Una soluzione, quella trovata nella notte, che accontenta tutti: Tsipras torna a casa portano la promessa che le riforme appena approvate saranno le ultime del periodo dell’austerità, Schäuble non scopre il fianco all’opposizione interna sul taglio del debito e Dijsselbloem può continuare nel suo ruolo di falco. Se sugli ultimi due punti non sembrano esserci dubbi, è il primo a lasciare interdetti. “Siamo a una svolta che ci consente di uscire dal circolo vizioso recessione-tagli-recessione e di aprire di nuovo l’era degli investimenti esteri nel paese”, ha spiegato Euclid Tsakalotos, l’anonimo ministro delle finanze che il premier ha deciso di mettere al posto di Varoufakis per dare attuazione al tradimento referendario. Dichiarazione impegnativa, visto che nei prossimi mesi la Grecia sarà alle prese con l’attuazione delle misure varate non più tardi dell’altro ieri e che prevedono, fra le altre cose, forti aumenti dell’Iva anche su prodotti di consumo di massa (caffé e internet), l’eliminazione dell’agevolazione sulla stessa prevista per le isole e l’introduzione di una simpatica (almeno per i turisti) tassa di soggiorno. Il tutto accanto a quasi 4 miliardi di tagli già varati pochi giorni prima. Sarà anche austerità con il sorriso, ma – se vogliamo chiamare le cose con il loro nome – sempre di austerità si tratta.
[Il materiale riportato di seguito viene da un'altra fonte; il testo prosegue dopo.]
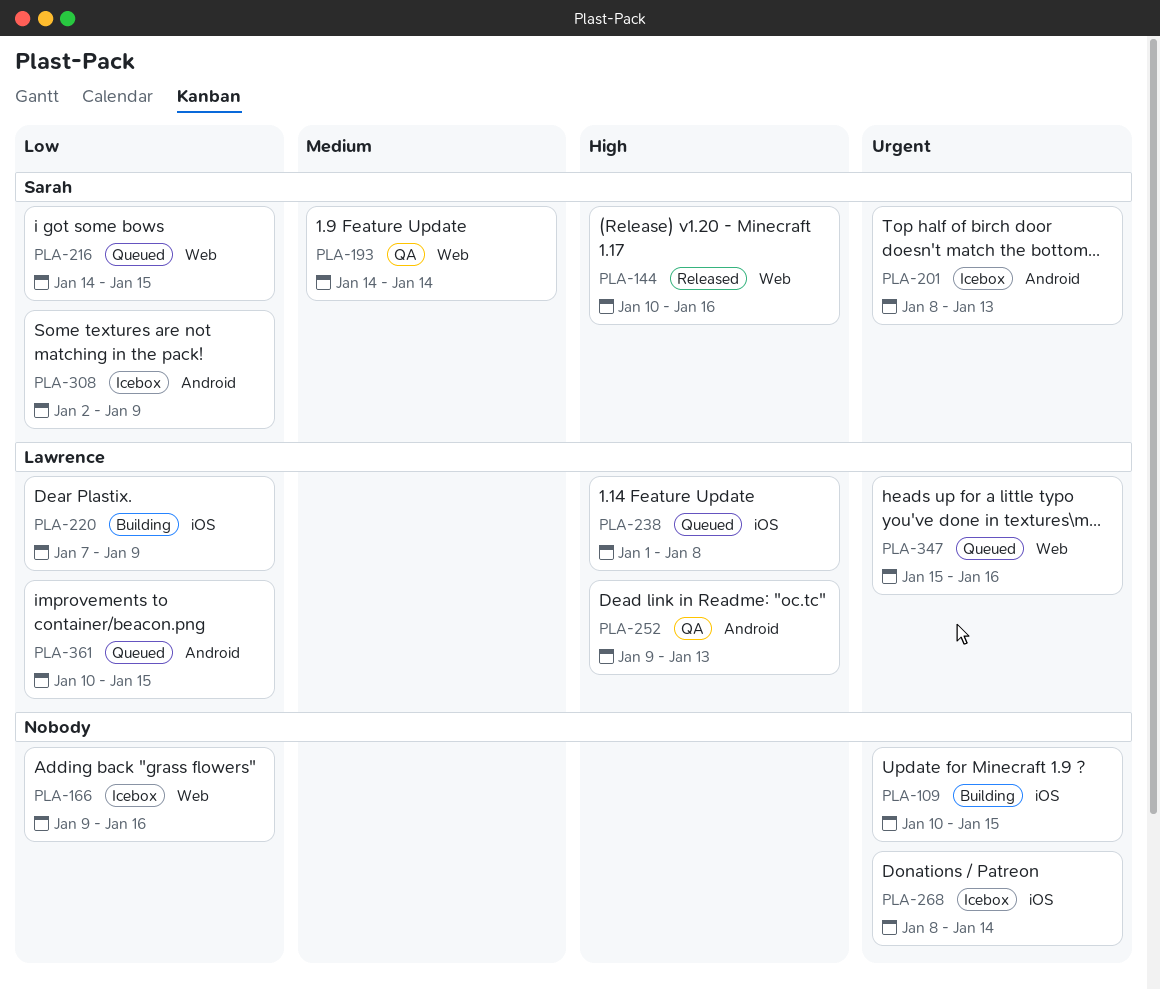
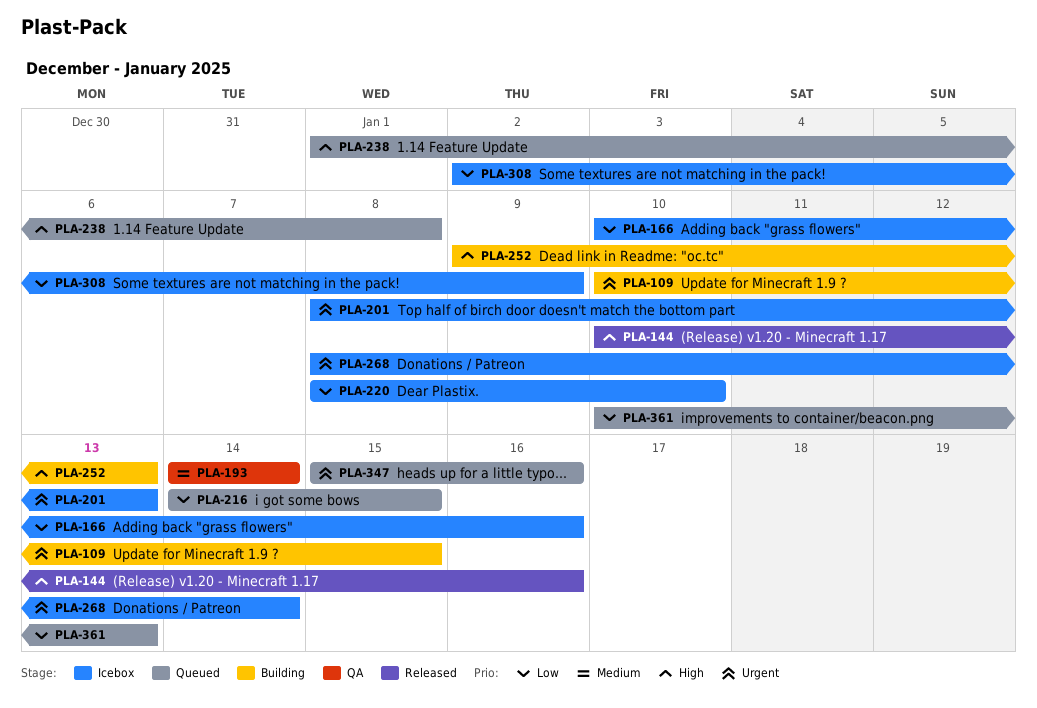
PLA-166, start: Jan 9 -> Jan 10
PLA-220, status: Building -> Icebox
PLA-220, start: Jan 7 -> Jan 8
PLA-220, due: Jan 9 -> Jan 10
PLA-252, status: QA -> Building
PLA-361, due: Jan 15 -> Jan 13

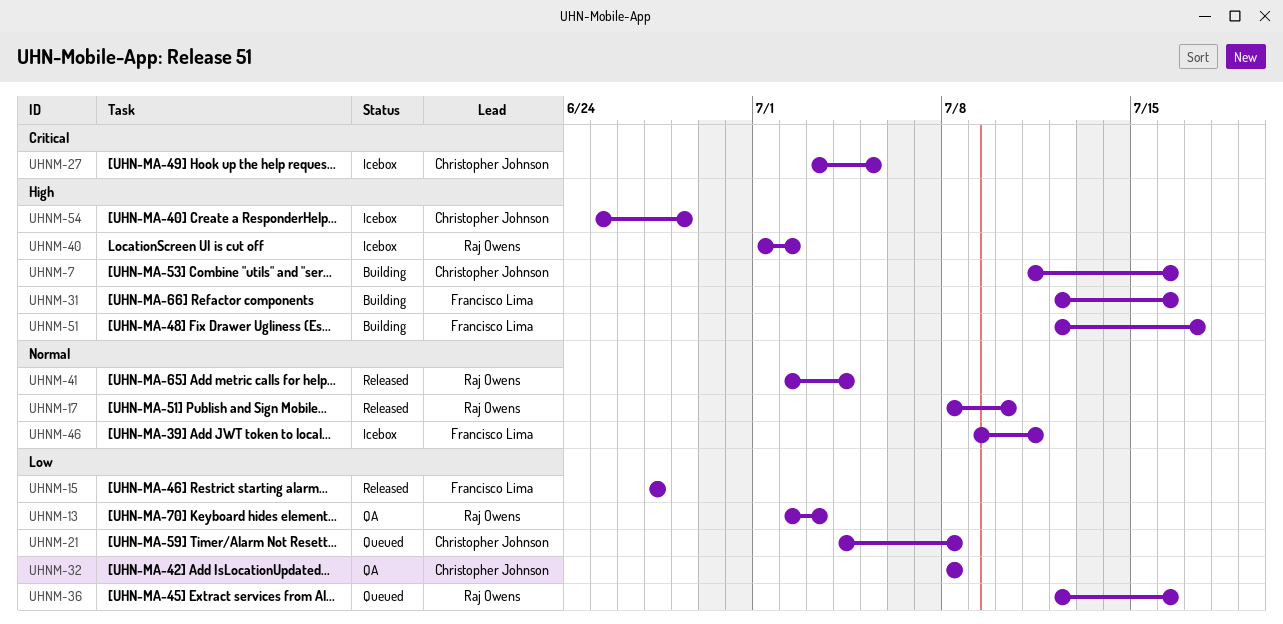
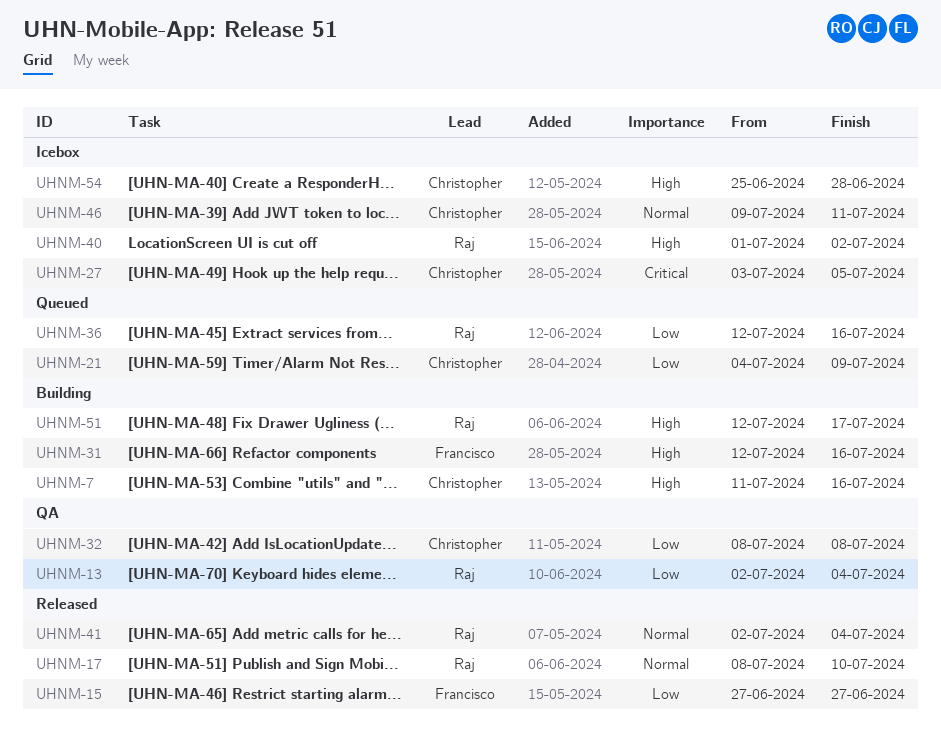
UHNM-13, due: Jul 3 -> Jul 4
UHNM-21, due: Jul 8 -> Jul 9
UHNM-46, owner: Francisco Lima -> Christopher Johnson
UHNM-51, owner: Francisco Lima -> Raj Owens

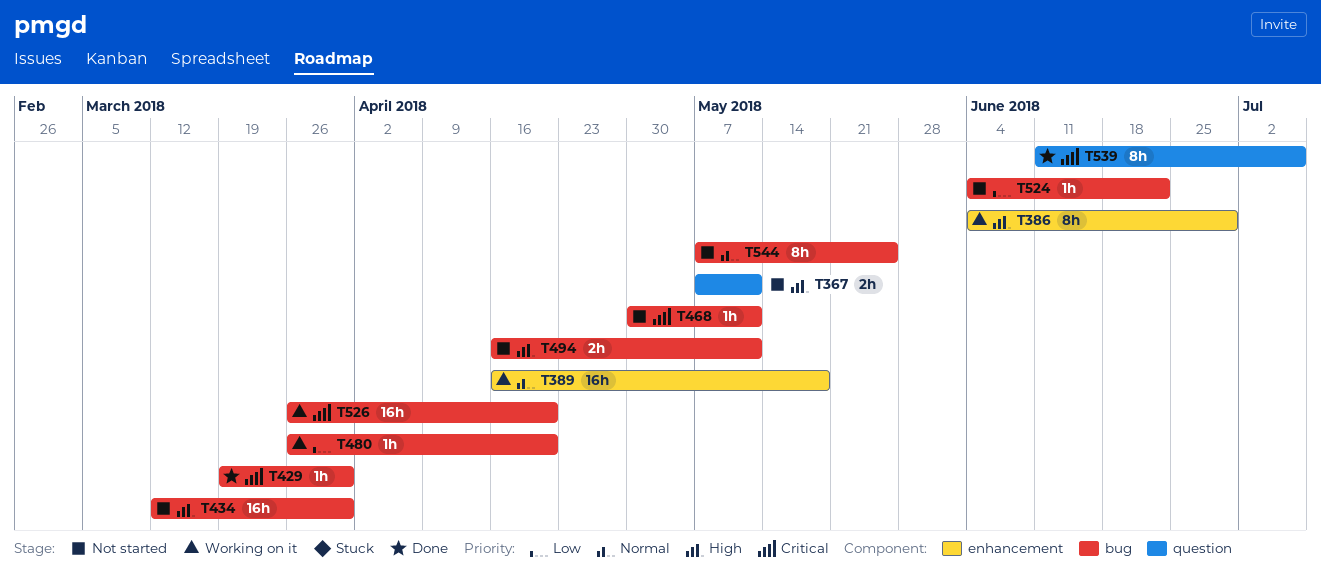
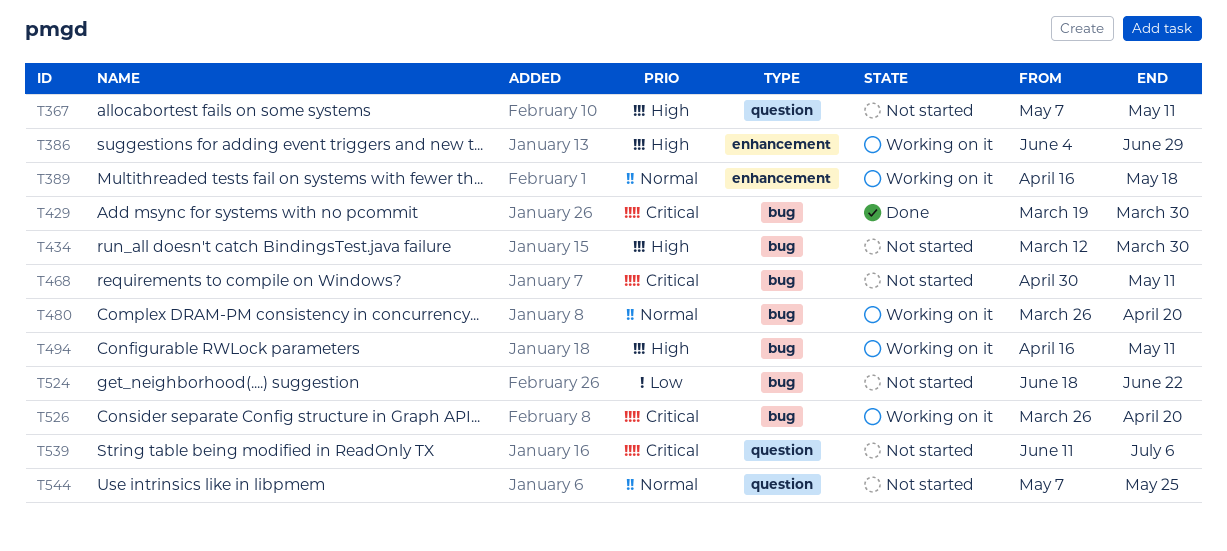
T480, priority: Low -> Normal
T494, status: Not started -> Working on it
T524, start: Jun 4 -> Jun 18
T539, status: Done -> Not started
T544, label: bug -> question

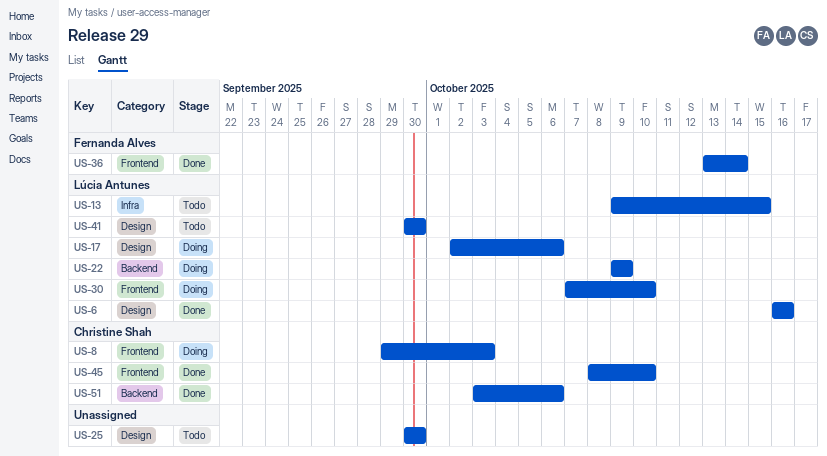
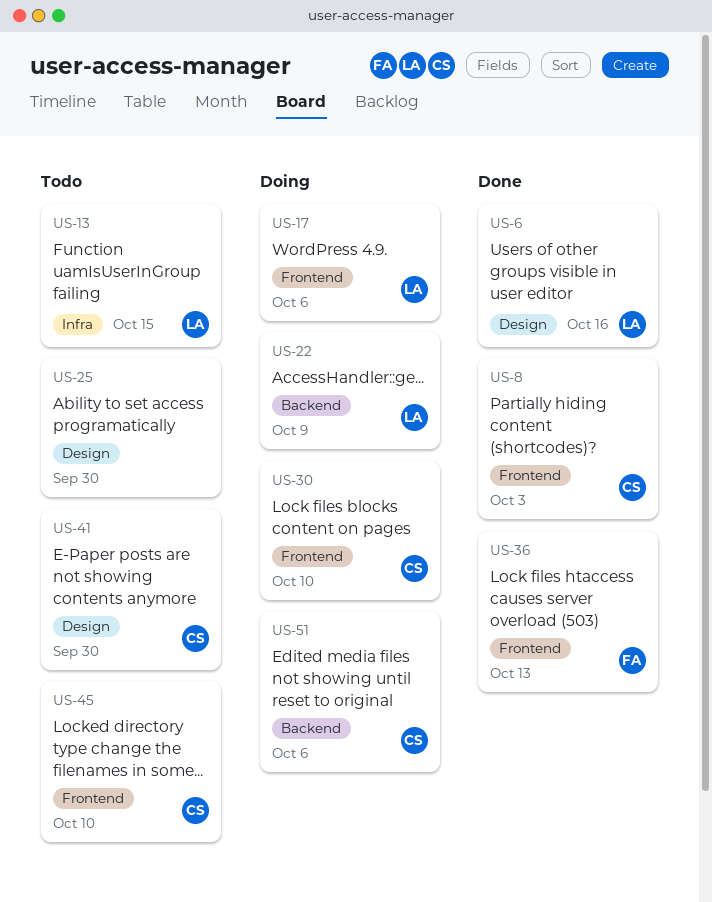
US-8, status: Doing -> Done
US-17, label: Design -> Frontend
US-30, owner: Lúcia Antunes -> Christine Shah
US-36, due: Oct 14 -> Oct 13
US-41, owner: Lúcia Antunes -> Christine Shah
US-45, status: Done -> Todo
US-51, status: Done -> Doing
Oltre al danno, dietro il varo degli aiuti si nasconde anche la beffa. Ad Atene arriveranno più di 10 miliardi freschi, sì. Ma questi prenderanno quasi per intero e quasi subito la via dell’estero, finendo in tasca ai creditori per rimborsare prestiti passati. E chi sono i creditori? Gli stessi che hanno deciso gli aiuti. Ecco dunque lo schema: richieste di aumenti di tasse, tagli allo stato sociale, privatizzazione dei beni pubblici (anche quelli redditizi) in cambio di fondi che tornano immediatamente nelle tasche di chi li ha versati. Il risultato, alla fine, è solo una nuova stretta sulla Grecia, che non farà altro che procrastinare per l’ennesima volta un’uscita dal tunnel che sembra sempre più lontana.
Altro tema all’ordine del giorno era quello del debito pubblico, croce e delizia della crisi di Atene. La ricetta in essere dal 2010 era “semplice”: con aumento delle tasse e taglio della spesa pubblica la Grecia avrebbe avuto minore necessità di ricorrere a risorse esterno (debito, appunto), procedendo quindi lungo un circolo virtuoso di abbattimento dello stesso. Il debito, in effetti, è sceso: in assoluto si è ridotto di quasi il 7% dal 2010 al 2015. Solo che, come effetto collaterale del combinato disposto tasse-tagli, nello stesso periodo il Pil ha lasciato sul terremo il 25%: se in un rapporto il denominatore cala più del numeratore, il valore del rapporto stesso, nel suo complesso, aumenta. Non sono opinioni: è matematica. Anche se dalle parti della Troika continuano ad ignorare bellamente l’evidenza, proseguono sugli stessi errori che da sei anni a questa parte continuano a far fallire tutti i piani varati nel tempo.